Weiter geht es mit der Tageschallange von Tag 7: „Stopp!". In dieser, zum dritten Mal in der Rallye1000 Geschichte stattfindenden Challenge, müssen die Teilnehmer exakt 2 Meter vorwärts vor einer Haltelinie stehen bleiben. Sowohl 2015, als auch 2016 konnten die Piloten Burckhardt und Bertsch (Team 15-2015 & Team 1-2016) diese Challenge für sich entscheiden. Der Rallye1000 All-time-record aus dem Jahr 2016 liegt bei einem Delta von gerade einmal 3cm! Wird Mister Augenmaß M. Schneider (Team 34) dies unterbieten können? Ist dies der Tag der Rekorde an dem gleich 2 Stück gebrochen werden? Wir werden sehen. Team 33 (Schupp/Müller) legt vor: ein Delta von 65,5cm. Ein eher schwaches Ergebnis, die diesjährigen masiven Zusatzscheinwerferaufbauten fordern ihren Tribut. Weiter geht es mit Team 34 (Schneider/Schabacker). In den letzten Tagen konnte Pilot Schneider mit geradezu unfassbarer Präzision die Dimensionen des Erdbeerkörbchens einschätzen. Die Rekordhalter in Stuttgart zittern. Wird er es schaffen? Bei strahlendem Sonnenschein an der Küste Süditaliens fällt die Entscheidung. Mit geöffnetem Verdeck macht sich das, sich zunehmend in seine Einzelteile auflösende, in Osnabrück zusammengespaxte Cabrio auf dem Weg Richtung Prüfungsmauer. Es wird langsamer, tastet sich vorsichtig vor und Pilot Schneider (Team 34) bringt es zum stehen. Das sieht gut aus. Das Messpersonal waltet seines Amtes. Und? Ein Delta von ... 5cm. Aufatmen der Rekordhalter in Stuttgart. Um Haaresbreite schrabbt Schneider am Rekord vorbei. Denoch, eine fantastische Leistung. Weiter geht es mit Team 77 (Geißler/Geißler) schnell die bei jedem Stopp offenstehende Motorhaube schließen und los geht's. Der Kühler des BMWs hält einigermaßen die Flüssigkeiten bei sich. M. Geißler (Team 77) hoch konzentriert am Steuer. Kann er als Underdog Team 34 (Schneider/Schabacker) schlagen, oder sogar den Rekord von Burckhardt/Bertsch (Team 1-2016) brechen? Der BMW kommt zum stehen. Ein letzter Tropfen Kühlflüssigkeit tropft auf den Asphalt. Die Messausrüstung ist im Einsatz. Team 77 (Geißler/Geißler) erreichen ein Delta von 28cm. Ein guter zweiter Platz.

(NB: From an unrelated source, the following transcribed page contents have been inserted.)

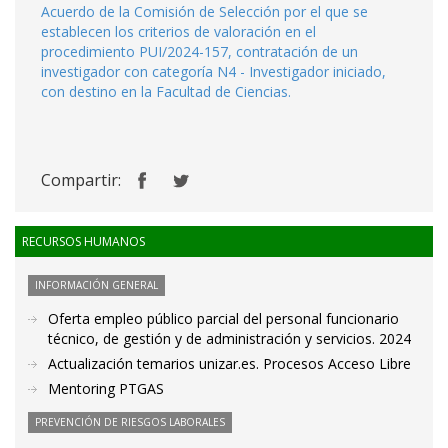
Acuerdo de la Comisión de Selección por el que se
establecen los criterios de valoración en el
procedimiento PUI/2024-157, contratación de un
investigador con categoría N4 - Investigador iniciado,
con destino en la Facultad de Ciencias.
Compartir:
RECURSOS HUMANOS
INFORMACIÓN GENERAL
Oferta empleo público parcial del personal funcionario
técnico, de gestión y de administración y servicios. 2024
Actualización temarios unizar.es. Procesos Acceso Libre
Mentoring PTGAS
PREVENCIÓN DE RIESGOS LABORALES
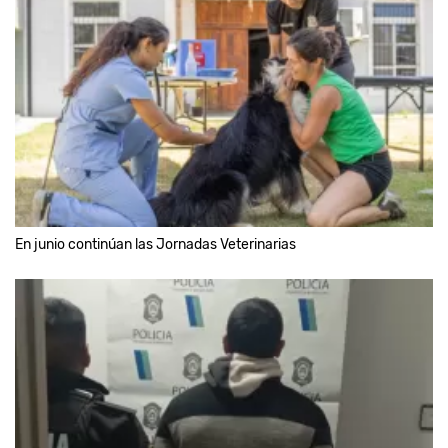
En junio continúan las Jornadas Veterinarias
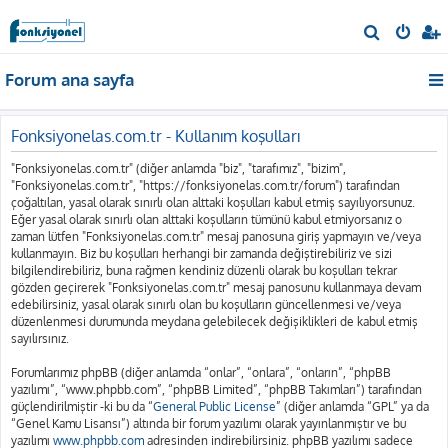
A
r
Forum ana sayfa
a
Fonksiyonelas.com.tr - Kullanım koşulları
"Fonksiyonelas.com.tr" (diğer anlamda "biz", "tarafımız", "bizim",
"Fonksiyonelas.com.tr", "https://fonksiyonelas.com.tr/forum") tarafından
çoğaltılan, yasal olarak sınırlı olan alttaki koşulları kabul etmiş sayılıyorsunuz.
Eğer yasal olarak sınırlı olan alttaki koşulların tümünü kabul etmiyorsanız o
zaman lütfen "Fonksiyonelas.com.tr" mesaj panosuna giriş yapmayın ve/veya
kullanmayın. Biz bu koşulları herhangi bir zamanda değiştirebiliriz ve sizi
bilgilendirebiliriz, buna rağmen kendiniz düzenli olarak bu koşulları tekrar
gözden geçirerek "Fonksiyonelas.com.tr" mesaj panosunu kullanmaya devam
edebilirsiniz, yasal olarak sınırlı olan bu koşulların güncellenmesi ve/veya
düzenlenmesi durumunda meydana gelebilecek değişiklikleri de kabul etmiş
sayılırsınız.
Forumlarımız phpBB (diğer anlamda “onlar”, “onlara”, “onların”, “phpBB
yazılımı”, “www.phpbb.com”, “phpBB Limited”, “phpBB Takımları”) tarafından
güçlendirilmiştir -ki bu da “
General Public License
” (diğer anlamda “GPL” ya da
“Genel Kamu Lisansı”) altında bir forum yazılımı olarak yayınlanmıştır ve bu
yazılımı
www.phpbb.com
adresinden indirebilirsiniz. phpBB yazılımı sadece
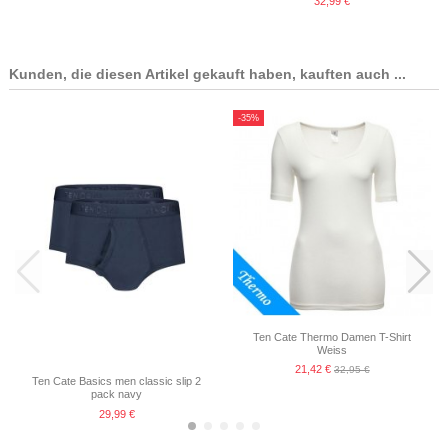
32,99 €
Kunden, die diesen Artikel gekauft haben, kauften auch ...
-35%
Ten Cate Thermo Damen T-Shirt
Weiss
21,42 €
32,95 €
Ten Cate Basics men classic slip 2
pack navy
29,99 €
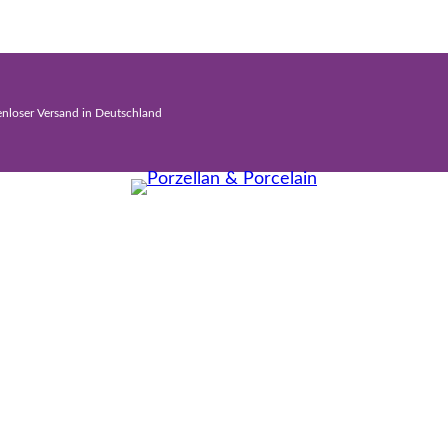
enloser Versand in Deutschland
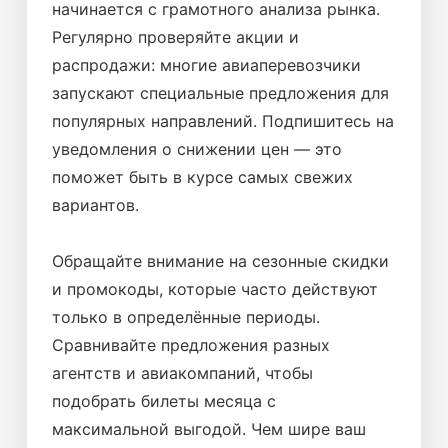
начинается с грамотного анализа рынка.
Регулярно проверяйте акции и
распродажи: многие авиаперевозчики
запускают специальные предложения для
популярных направлений. Подпишитесь на
уведомления о снижении цен — это
поможет быть в курсе самых свежих
вариантов.
Обращайте внимание на сезонные скидки
и промокоды, которые часто действуют
только в определённые периоды.
Сравнивайте предложения разных
агентств и авиакомпаний, чтобы
подобрать билеты месяца с
максимальной выгодой. Чем шире ваш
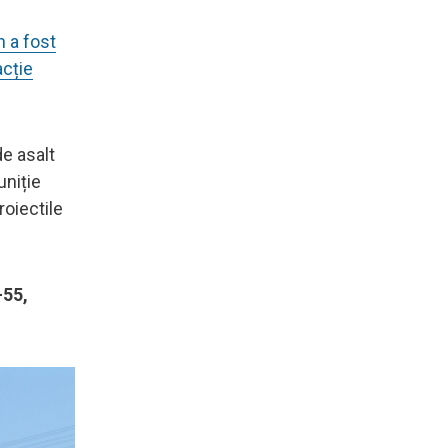
 a fost
acție
e asalt
uniție
oiectile
-55,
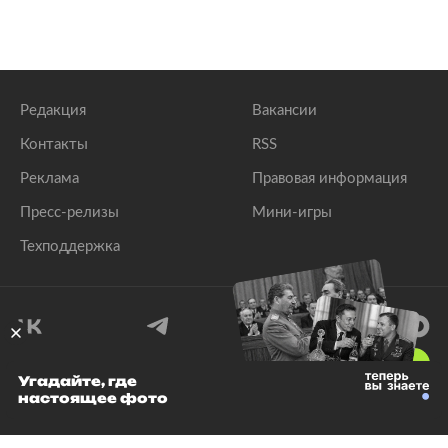
Редакция
Вакансии
Контакты
RSS
Реклама
Правовая информация
Пресс-релизы
Мини-игры
Техподдержка
18
+
Угадайте, где
настоящее фото
© 1999–2026 Все права защищены.
ООО «Лента.Ру»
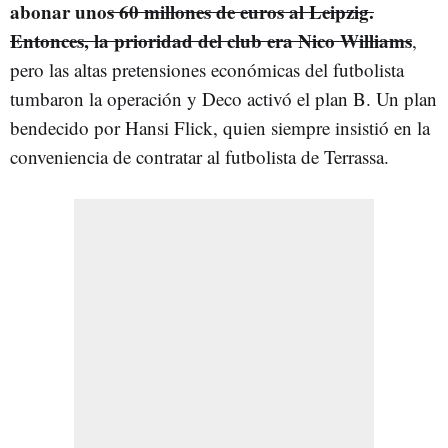
abonar uno
s 60 millones de euros al Leipzig.
Entonces, la prioridad del club era Nico Williams
,
pero las altas pretensiones económicas del futbolista
tumbaron la operación y Deco activó el plan B. Un plan
bendecido por Hansi Flick, quien siempre insistió en la
conveniencia de contratar al futbolista de Terrassa.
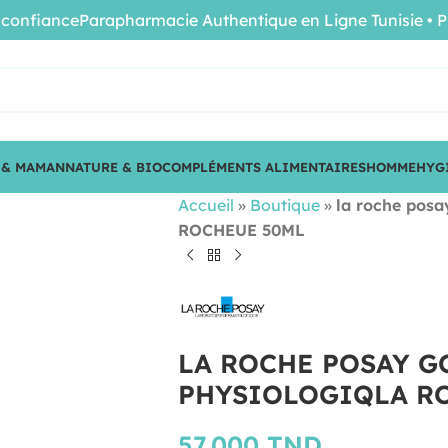
fiance
Parapharmacie Authentique en Ligne Tunisie • Produi
 & MAMAN
NATURE & BIO
COMPLÉMENTS ALIMENTAIRES
HOMME
HYG
Accueil
»
Boutique
»
la roche po
ROCHEUE 50ML
LA ROCHE POSAY 
PHYSIOLOGIQLA R
57.000
TND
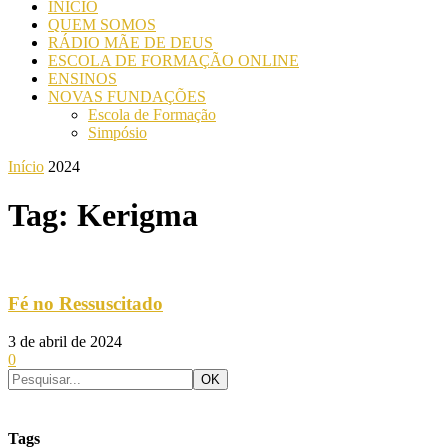
INICIO
QUEM SOMOS
RÁDIO MÃE DE DEUS
ESCOLA DE FORMAÇÃO ONLINE
ENSINOS
NOVAS FUNDAÇÕES
Escola de Formação
Simpósio
Início
2024
Tag: Kerigma
Fé no Ressuscitado
3 de abril de 2024
0
Tags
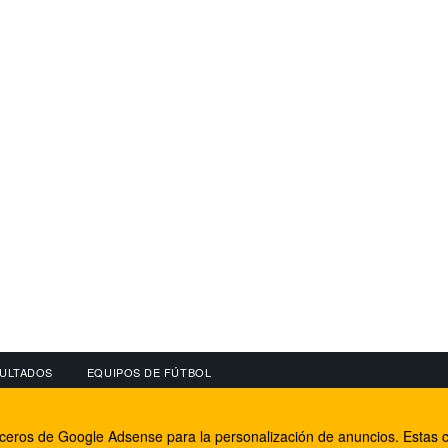
ULTADOS
EQUIPOS DE FÚTBOL
OS
CONECTA CON NOSOTROS
OTROS SERVICIO
erceros de Google Adsense para la personalización de anuncios. Estas c
lear
Facebook
Internet Rural Mal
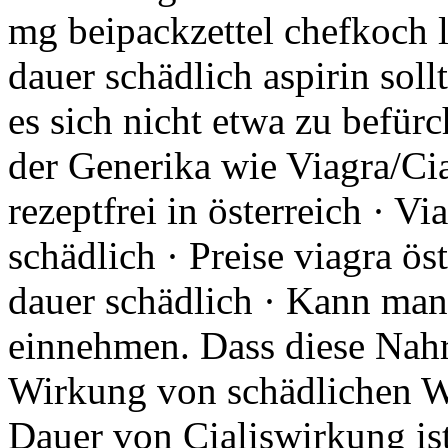
mg beipackzettel chefkoch l
dauer schädlich aspirin soll
es sich nicht etwa zu befü
der Generika wie Viagra/Cial
rezeptfrei in österreich · Vi
schädlich · Preise viagra öst
dauer schädlich · Kann man
einnehmen. Dass diese Nahr
Wirkung von schädlichen W
Dauer von Cialiswirkung ist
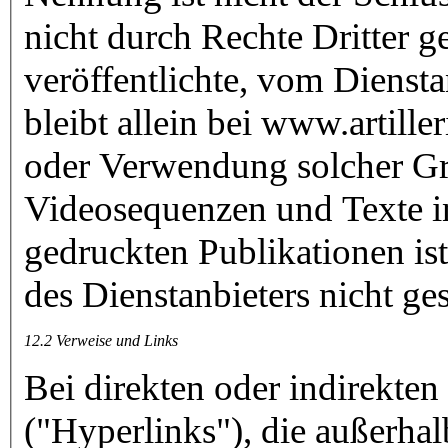
nicht durch Rechte Dritter g
veröffentlichte, vom Dienstan
bleibt allein bei www.artille
oder Verwendung solcher G
Videosequenzen und Texte in
gedruckten Publikationen i
des Dienstanbieters nicht gest
12.2 Verweise und Links
Bei direkten oder indirekte
("Hyperlinks"), die außerha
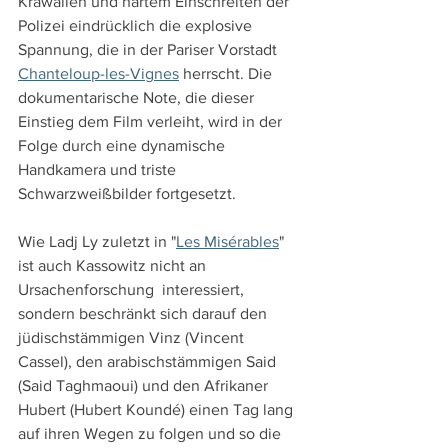
Krawallen und hartem Einschreiten der 
Polizei eindrücklich die explosive 
Spannung, die in der Pariser Vorstadt 
Chanteloup-les-Vignes
 herrscht. Die 
dokumentarische Note, die dieser 
Einstieg dem Film verleiht, wird in der 
Folge durch eine dynamische 
Handkamera und triste 
Schwarzweißbilder fortgesetzt.
Wie Ladj Ly zuletzt in "
Les Misérables
" 
ist auch Kassowitz nicht an 
Ursachenforschung  interessiert, 
sondern beschränkt sich darauf den 
jüdischstämmigen Vinz (Vincent 
Cassel), den arabischstämmigen Said 
(Said Taghmaoui) und den Afrikaner 
Hubert (Hubert Koundé) einen Tag lang 
auf ihren Wegen zu folgen und so die 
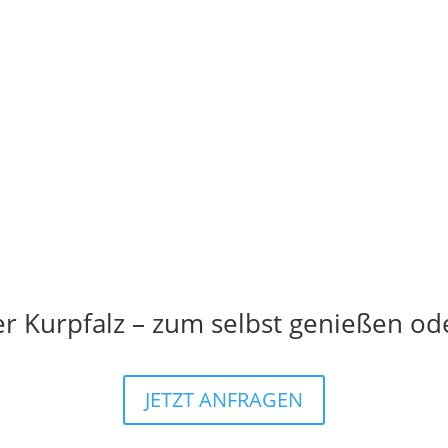
er Kurpfalz – zum selbst genießen od
JETZT ANFRAGEN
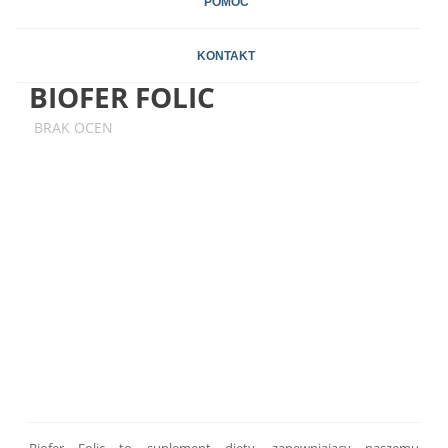
POMOC
KONTAKT
BIOFER FOLIC
BRAK OCEN
Biofer Folic to suplement diety, zapewniający naszemu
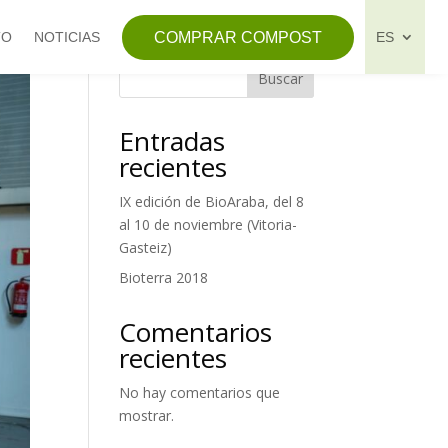
COMPRAR COMPOST
TO
NOTICIAS
ES
Buscar
Entradas
recientes
IX edición de BioAraba, del 8
al 10 de noviembre (Vitoria-
Gasteiz)
Bioterra 2018
Comentarios
recientes
No hay comentarios que
mostrar.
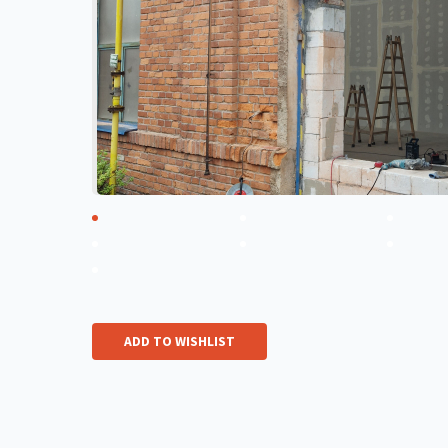
ADD TO WISHLIST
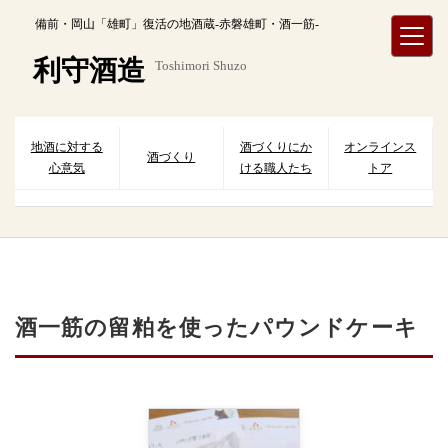
内
備前・岡山「雄町」復活の地酒蔵-赤磐雄町・酒一筋-
容
を
利守酒造
Toshimori Shuzo
ス
キ
ッ
プ
地酒に対する
酒づくりにか
オンラインス
酒づくり
心意気
ける職人たち
トア
酒一筋の留粕を使ったパウンドケーキ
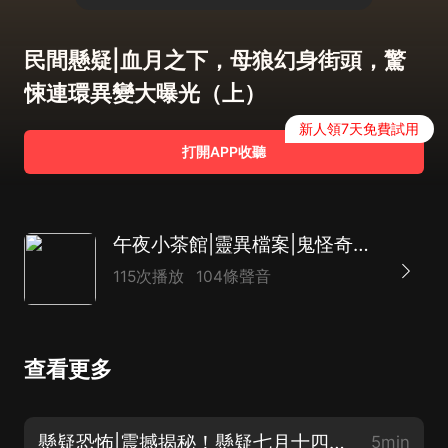
民間懸疑|血月之下，母狼幻身街頭，驚
悚連環異變大曝光（上）
新人領7天免費試用
打開APP收聽
午夜小茶館|靈異檔案|鬼怪奇談|懸疑恐怖鬼故事
115次播放
104條聲音
查看更多
懸疑恐怖|震撼揭秘！懸疑七月十四，每個轉角都是驚喜！（上）
5min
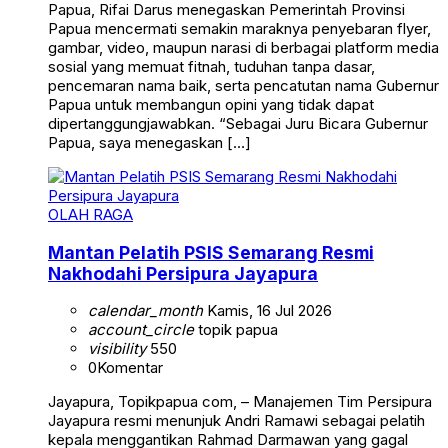
Papua, Rifai Darus menegaskan Pemerintah Provinsi
Papua mencermati semakin maraknya penyebaran flyer,
gambar, video, maupun narasi di berbagai platform media
sosial yang memuat fitnah, tuduhan tanpa dasar,
pencemaran nama baik, serta pencatutan nama Gubernur
Papua untuk membangun opini yang tidak dapat
dipertanggungjawabkan. “Sebagai Juru Bicara Gubernur
Papua, saya menegaskan […]
OLAH RAGA
Mantan Pelatih PSIS Semarang Resmi
Nakhodahi Persipura Jayapura
calendar_month
Kamis, 16 Jul 2026
account_circle
topik papua
visibility
550
0
Komentar
Jayapura, Topikpapua com, – Manajemen Tim Persipura
Jayapura resmi menunjuk Andri Ramawi sebagai pelatih
kepala menggantikan Rahmad Darmawan yang gagal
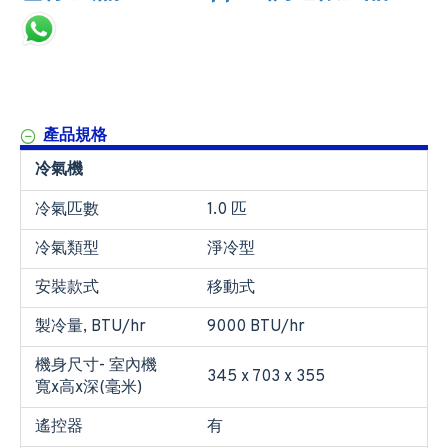
產品規格
冷氣機
冷氣匹數
1.0 匹
冷氣類型
淨冷型
安裝款式
移動式
製冷量, BTU/hr
9000 BTU/hr
機身尺寸- 室內機
345 x 703 x 355
寬x高x深(毫米)
遙控器
有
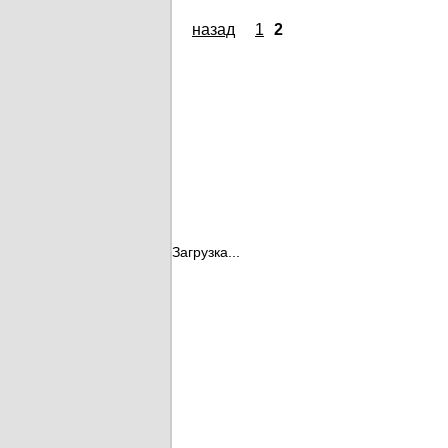
назад
1
2
Загрузка...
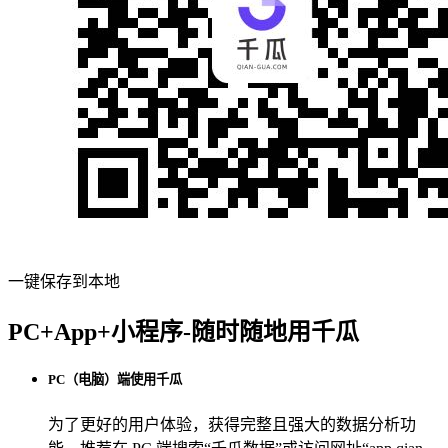
一键保存到本地
PC+App+小程序-随时随地用千瓜
PC（电脑）端使用千瓜
为了更好的用户体验，获得完整且强大的数据分析功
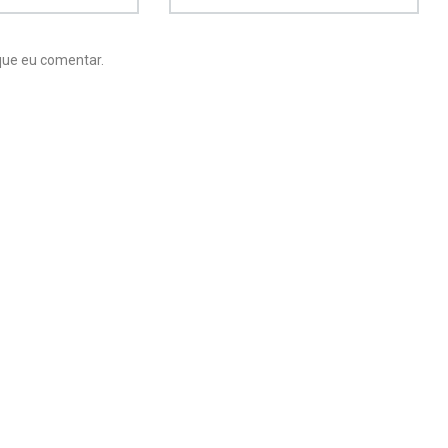
que eu comentar.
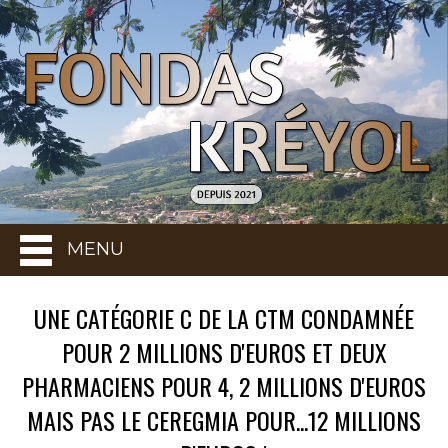
MENU
UNE CATÉGORIE C DE LA CTM CONDAMNÉE
POUR 2 MILLIONS D'EUROS ET DEUX
PHARMACIENS POUR 4, 2 MILLIONS D'EUROS
MAIS PAS LE CEREGMIA POUR...12 MILLIONS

Es geht weiter die Südküste Italiens entlang. Ein weiterer kurzer Halt bei den netten Herren mit der Leuchtkelle, der ohne Konsequenzen bleibt und dem Etappenziel entgegen. Die Sonne scheint und eine leichte Brise weht über die Küstenstraße. Müdigkeit macht sich im Feld breit. Es wird ruhig im Rallyefunk. Die Beifahrer aller Teams gönnen sich ein Nachtmittagsschläfchen. Aus purem Reflex kommen von Team 33 (Schupp/schlafende Müller) weitere Fakten.

Funfact zum Fiat Multipla: Zu Ehren des Designers des Fiat Multiplas, Guiseppe Multiplacari, wurde ein Stadtteil Roms nach ihm benannt.

Das Meer funkelt im Sonnenlicht und ab und zu schießt noch ein vereinzelter SuicidePanda hinter einem Haus hervor auf die Hauptstraße. Am Horizont erkennt man schon die Küste Siziliens und den darüber thronenden Vulkan Ethna.

Funfact zum Fiat Multipla: Fiat konnte sich mit einer extra aufgelegten 4x4 Offroad-Rennversion des Fiat Multiplas 2 mal in Folge den Sieg der Rallye Dakar sichern.

Ohne weitere Ausfälle oder Dichtmittelstopps erreicht der Konvoi die Stadt Reggio Calabria. Die 3. Bremsleuchte des BMWs von Team 77 (Geißler/Geißler) schaukelt gemütlich im Takt der Bodenwellen über die gesamte Heckscheibe. Nachdem die Boliden auf einem etwas zwielichtig wirkenden Parkplatz abgestellt sind checken die Teilnehmer in John Wicks Stammhotel Continental ein. Mittels Tripadviser wird ein ausgezeichnetes Lokal ausfindig gemacht, in dem sich zwar die Kommunikation als gewohnt schwierig erweist, aber das essen hervorragend schmeckt. Morgen geht es mit der Fähre nach Sizilien.